NAH. They just want it to look nice for the night. You can put your stuff back when you get back home.
NAH
When my parents come to visit is when the house gets the best clean. And the only time the guest towels get folded nicely. I don’t think my parents necessarily care, but I still do it for them.
If your bathroom is the main guest bathroom the parents will be using, they would likely want to clean it and prepare it, and may not want to handle your items to complete that task. It’s a politeness to you also.
NTA but I’m assuming your bathroom is one that they also use for guests so they just wanted it to look nice while they were over. You can always discuss this with them just to clarify. I recommend in general keeping mouth stuff off the counter and in a closed cabinet to avoid them getting contaminated. Toilet particles do get places even with a closed lid or just having people wash their hands near your brush is a bit nasty. I’ve noticed I don’t get sick as often since doing so. Just my 2 cents but you do you.
It sounds like they are ok with the day to day but in this special circumstance they (for whatever reason) would prefer your staying there to not be obvious. Maybe their parents are overbearing and would try to convince them they gave you a sweetheart deal and are being taken advantage of. Maybe they (as adults in a lease situation) don’t care to justify it or argue about it. I think you are reading too much into it and should treat this as a result of their parents’ presence and not any statement on their satisfaction with the regular routine. NTA.
NAH—I really do think this is just a miscommunication. I think they don’t mind it in general, just with the family coming to visit they’re gonna need counter space for the guests stuff.
You sound like a really considerate roommate (a flat out dream come true compared to most of the ‘roommates’ we see here). I think they just wanted you to move the stuff so the guests have a bit more room.
You’re fine, and I don’t think theres any animosity there, just a quick request for special circumstances.
My bathroom is also the guest bathroom. When I have company over, I just put stuff away (out of sight). Usually that just means moving it to my room temporarily until the guests are gone. I also take my everyday towels out of the bathroom and put in the fancy guest towels. As soon as guests are gone, everything goes back to the way it was. If your roommates thought you were a slob or inconsiderate, they probably would have said something. You’re reading to much into it. NAH
NAH?
Likely haven’t mentioned they’re taking you in and it could lead to questions?
NTA in this situation but YTA to yourself for way over thinking this. Everyone wants the house to look nice when the parents come to visit. You can be as tidy as can be but still have a bit of clutter. If you’re worried you can get a little caddy basket to ferry your stuff back and forth but it’s probably not necessary.
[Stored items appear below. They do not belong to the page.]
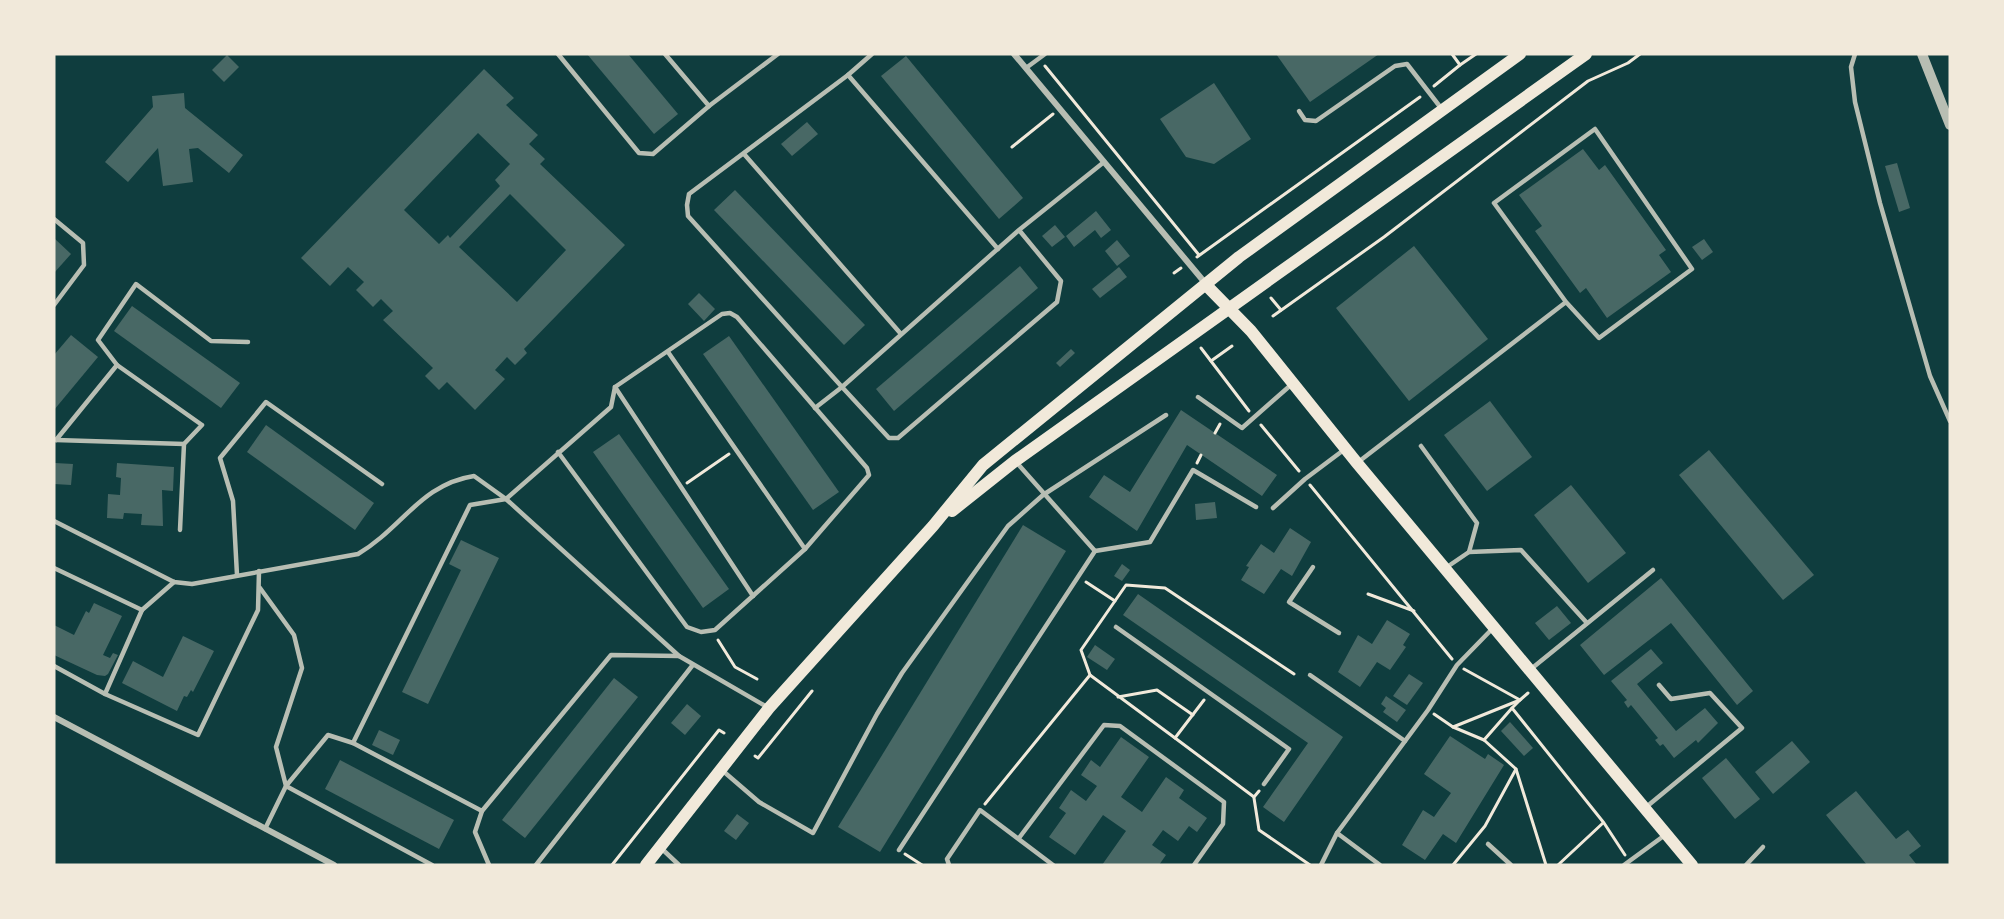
<svg xmlns="http://www.w3.org/2000/svg" width="2004" height="919" font-family="'Alegreya Sans',sans-serif">
<style>
.building{fill:#486865;fill-rule:evenodd}
.lines{fill:none;stroke-linecap:round;stroke-linejoin:round}
.path{stroke:#f1e9da;stroke-width:3}
.service{stroke:#b8beb3;stroke-width:4.5}
.minor{stroke:#b8beb3;stroke-width:6}
.tertiary{stroke:#b8beb3;stroke-width:10}
.secondary{stroke:#f1e9da;stroke-width:12}
</style>
<rect width="100%" height="100%" fill="#0f3d3e"/>
<g class="building">
<polygon points="587,54 628,54 678,114 654,134"/>
<polygon points="1276,54 1379,54 1310,102"/>
<polygon points="227,55 239,67 224,82 212,70"/>
<polygon points="906,56 1023,198 999,219 881,76"/>
<path d="M484 69 514 98 506 105 538 135 529 144 545 159 540 164 625 245 524 349 527 353 515 365 507 357 495 370 505 379 475 410 447 382 439 390 425 376 433 368 383 320 393 311 381 299 373 307 356 290 364 282 348 267 330 286 301 258ZM478 133 510 164 495 180 500 186 450 238 448 235 439 244 404 210ZM510 194 566 250 517 302 459 247Z"/>
<polygon points="1214,83 1251,139 1214,164 1186,157 1160,119"/>
<polygon points="184,93 185,108 243,155 229,173 198,148 189,149 193,182 163,186 158,148 128,182 105,162 153,107 152,96"/>
<polygon points="807,122 818,134 792,156 781,144"/>
<polygon points="1583,149 1599,170 1605,165 1666,250 1659,255 1671,272 1607,318 1586,288 1580,293 1535,231 1542,226 1519,195"/>
<polygon points="1897,163 1910,208 1899,212 1885,166"/>
<polygon points="735,190 865,325 844,345 714,210"/>
<polygon points="1096,211 1111,230 1101,238 1095,230 1074,247 1066,236"/>
<polygon points="1055,225 1065,237 1052,247 1042,236"/>
<polygon points="54,238 71,254 54,273"/>
<polygon points="1704,239 1713,252 1702,260 1692,247"/>
<polygon points="1117,240 1130,256 1117,266 1105,251"/>
<polygon points="1414,246 1488,339 1409,401 1336,308"/>
<polygon points="1020,266 1038,288 894,411 876,389"/>
<polygon points="1119,267 1127,277 1100,298 1092,289"/>
<polygon points="699,293 715,309 704,321 688,304"/>
<polygon points="132,306 240,383 221,408 114,331"/>
<polygon points="71,335 98,357 54,410 54,355"/>
<polygon points="729,336 839,492 813,510 703,354"/>
<polygon points="1071,349 1075,353 1060,367 1056,363"/>
<polygon points="1490,401 1532,457 1487,491 1444,435"/>
<polygon points="1181,410 1277,475 1262,496 1187,445 1137,531 1089,497 1104,475 1130,492"/>
<polygon points="266,425 374,503 355,530 247,452"/>
<polygon points="619,434 729,589 703,608 593,452"/>
<polygon points="1709,450 1814,575 1783,600 1679,475"/>
<polygon points="55,463 73,464 71,485 54,484"/>
<polygon points="117,463 174,467 173,491 162,490 163,526 141,525 142,514 124,513 123,519 107,518 108,494 120,495 121,478 116,477"/>
<polygon points="1571,485 1626,553 1588,583 1534,515"/>
<polygon points="1215,502 1217,518 1196,520 1195,504"/>
<polygon points="1023,525 1066,551 880,852 838,827"/>
<polygon points="1290,528 1311,542 1292,576 1281,569 1264,594 1241,580 1249,567 1246,566 1261,544 1274,553"/>
<polygon points="461,540 499,558 428,704 402,692 461,570 449,564"/>
<polygon points="1122,564 1130,570 1122,581 1114,576"/>
<polygon points="1661,578 1753,691 1737,705 1671,623 1604,675 1580,645"/>
<polygon points="1138,594 1343,737 1284,822 1263,807 1308,743 1123,615"/>
<polygon points="94,603 122,616 103,655 110,658 113,653 118,655 108,674 105,676 97,675 54,655 54,625 74,635 86,611 89,613"/>
<polygon points="1557,606 1571,623 1549,640 1535,623"/>
<polygon points="1387,620 1410,634 1403,645 1406,647 1390,670 1377,662 1360,687 1338,672 1358,635 1372,644"/>
<polygon points="183,636 214,651 193,692 191,690 187,697 184,696 177,711 122,683 133,661 163,677"/>
<polygon points="1095,645 1115,659 1107,670 1087,657"/>
<polygon points="1651,649 1663,663 1637,684 1676,731 1705,708 1718,723 1698,743 1696,740 1674,758 1663,744 1660,746 1655,740 1658,738 1631,705 1628,708 1624,702 1627,700 1611,681"/>
<polygon points="1409,674 1423,683 1407,705 1393,696"/>
<polygon points="614,678 638,697 525,838 502,820"/>
<polygon points="1386,696 1406,710 1397,722 1383,712 1386,708 1381,704"/>
<polygon points="687,704 701,716 685,735 671,723"/>
<polygon points="1510,722 1533,748 1524,756 1501,731"/>
<polygon points="379,730 400,740 393,755 372,745"/>
<polygon points="1450,736 1485,759 1488,754 1504,765 1456,843 1443,834 1425,860 1402,845 1423,810 1434,817 1451,793 1424,774"/>
<polygon points="1121,737 1149,757 1121,797 1142,812 1166,777 1184,790 1179,798 1207,818 1197,832 1189,826 1178,841 1163,830 1152,845 1166,855 1159,865 1102,865 1126,831 1103,815 1075,855 1049,837 1066,813 1059,808 1071,790 1086,801 1097,786 1081,775 1091,760 1100,767"/>
<polygon points="1792,741 1810,762 1773,794 1755,772"/>
<polygon points="1726,758 1760,799 1735,819 1702,778"/>
<polygon points="340,760 454,820 439,849 325,789"/>
<polygon points="1856,791 1896,839 1908,830 1921,846 1909,855 1917,865 1867,865 1826,815"/>
<polygon points="737,814 749,823 736,840 724,831"/>
</g>
<g class="lines">
<g class="path">
<polyline points="1460,65 1476,54"/>
<polyline points="1045,66 1199,255"/>
<polyline points="1434,86 1460,65 1452,54"/>
<polyline points="1012,147 1053,114"/>
<polyline points="1197,257 1420,97"/>
<polyline points="1174,273 1181,268"/>
<polyline points="1271,298 1281,310"/>
<polyline points="1273,316 1384,237 1588,81 1628,63 1640,54"/>
<polyline points="1201,348 1249,411"/>
<polyline points="1211,361 1232,346"/>
<polyline points="1261,425 1299,471"/>
<polyline points="1215,433 1220,424"/>
<polyline points="1197,463 1201,455"/>
<polyline points="687,483 729,454"/>
<polyline points="1310,485 1452,659"/>
<polyline points="1086,582 1115,601"/>
<polyline points="1368,594 1414,611"/>
<polyline points="718,640 735,667 757,679"/>
<polyline points="1464,669 1520,700 1512,708 1604,823 1625,855"/>
<polyline points="1090,675 1081,650 1126,585 1165,588 1294,674"/>
<polyline points="1118,697 1157,690 1193,715"/>
<polyline points="1434,714 1453,727"/>
<polyline points="1175,738 1254,797 1259,791"/>
<polyline points="1484,740 1512,708"/>
<polyline points="755,756 758,758 812,691"/>
<polyline points="1516,769 1546,865"/>
<polyline points="1254,798 1259,830 1310,865"/>
<polyline points="985,804 1090,675 1175,738 1204,700"/>
<polyline points="905,854 922,865"/>
<polyline points="612,865 719,730 724,733"/>
<polyline points="1453,865 1485,826 1516,769 1484,740 1453,727 1520,700 1528,693"/>
<polyline points="1558,865 1603,823"/>
</g>
<g class="service">
<polyline points="558,54 639,153 653,154 709,106 778,54"/>
<polyline points="665,54 709,106"/>
<polyline points="1855,54 1851,67 1855,102 1880,203 1930,376 1950,421"/>
<polyline points="1026,68 1045,54"/>
<polyline points="848,75 998,249"/>
<polyline points="1299,111 1305,120 1316,121 1395,66 1407,64 1441,108"/>
<polyline points="744,154 901,334"/>
<polyline points="54,219 83,243 84,265 54,305"/>
<polyline points="1019,230 1061,281 1057,302 898,438 889,438 842,387 1019,230 1104,162"/>
<polyline points="668,352 805,549"/>
<polyline points="615,387 753,596"/>
<polyline points="1198,397 1242,428 1292,384"/>
<polyline points="815,408 842,387 688,216 687,205 689,194 848,75 872,54"/>
<polyline points="56,440 184,444"/>
<polyline points="56,440 117,365"/>
<polyline points="1421,446 1477,523 1469,552"/>
<polyline points="1357,463 1566,302 1494,203 1595,129 1692,269 1599,338 1566,302"/>
<polyline points="1273,508 1305,479 1345,449"/>
<path d="M54 521 174 582 192 584 358 554C402 528 421 484 474 476L506 499 679 656 767 707"/>
<polyline points="180,530 184,444 202,425 117,365 98,340 136,284 211,341 248,342"/>
<polyline points="1095,551 1150,542 1193,470 1256,507"/>
<polyline points="1313,567 1289,602 1339,633"/>
<polyline points="1447,567 1469,552 1521,550 1587,623"/>
<polyline points="54,568 142,610 174,582"/>
<polyline points="237,575 233,501 220,458 266,402 382,484"/>
<polyline points="260,588 294,635 302,668 276,747 286,786 265,829"/>
<polyline points="1116,627 1289,749 1264,784"/>
<polyline points="54,666 105,694 198,735 258,610 259,571"/>
<polyline points="1531,669 1653,570"/>
<polyline points="1310,675 1405,741"/>
<polyline points="105,694 142,610"/>
<polyline points="353,743 470,505 506,499 611,407 615,387 722,314 730,313 737,317 867,468 869,475 805,549 715,630 701,632 687,627 558,452"/>
<polyline points="723,771 759,802 813,833 877,714 902,673 1008,526 1043,495 1166,415"/>
<polyline points="1645,808 1742,728 1710,693 1671,699 1659,685"/>
<polyline points="482,811 475,832 489,865"/>
<polyline points="1337,833 1380,865"/>
<polyline points="1019,838 1104,725 1120,726 1224,802 1223,824 1194,865"/>
<polyline points="1488,844 1511,865"/>
<polyline points="661,848 679,865"/>
<polyline points="899,850 1095,551 1017,463"/>
<polyline points="432,865 286,786 328,735 353,743 482,811 611,655 679,656"/>
<polyline points="536,865 692,666"/>
<polyline points="949,865 947,859 980,810 1053,865"/>
<polyline points="1321,865 1337,833 1428,710 1457,665 1493,628"/>
<polyline points="1624,865 1665,835"/>
<polyline points="1746,865 1763,847"/>
</g>
<g class="minor">
<polyline points="1014,54 1206,284"/>
<polyline points="54,717 334,865"/>
</g>
<polyline class="tertiary" points="1922,54 1950,125"/>
<g class="secondary">
<polyline points="1206,285 1251,331 1357,463 1692,865"/>
<polyline points="952,511 1015,461 1586,54"/>
<polyline points="646,865 769,708 933,526 983,465 1239,257 1520,54"/>
</g>
</g>
<rect width="2004" height="919" fill="none" stroke="#f1e9da" stroke-width="111"/>
</svg>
Im guessing you’re feeling a little insecure and needlessly guilty for even needing their help with a place to live in the first place and it’s all bubbling over a bit. Take a deep breath, remember we all need help sometimes and maybe some time in the future you will be able to return the favor. Give yourself a hug from me!
I clear my personal things of the counter of my own bathroom when I have guests, just because that’s what you do. The same reason you clear the clutter off your kitchen counter.
NTA and you are WAY overthinking this
NAH. They are having company. I live with my parents, when company comes, all my daily stuff gets put away.
NTA but you’re overthinking this. Even in our home we put away our toothbrushes and anything on the counter when there is a chance someone might use our bathroom. When I had an apartment I always put all of those things away before my friends came over. When my husband lived with his parents, his bathroom was the only one on the first floor so anytime they had company over he was in the habit of doing the same.
Your friends weren’t trying to send some deeper message about you or your cleanliness. They were just wanting to do some general tidying of any spaces guests might see before they arrives.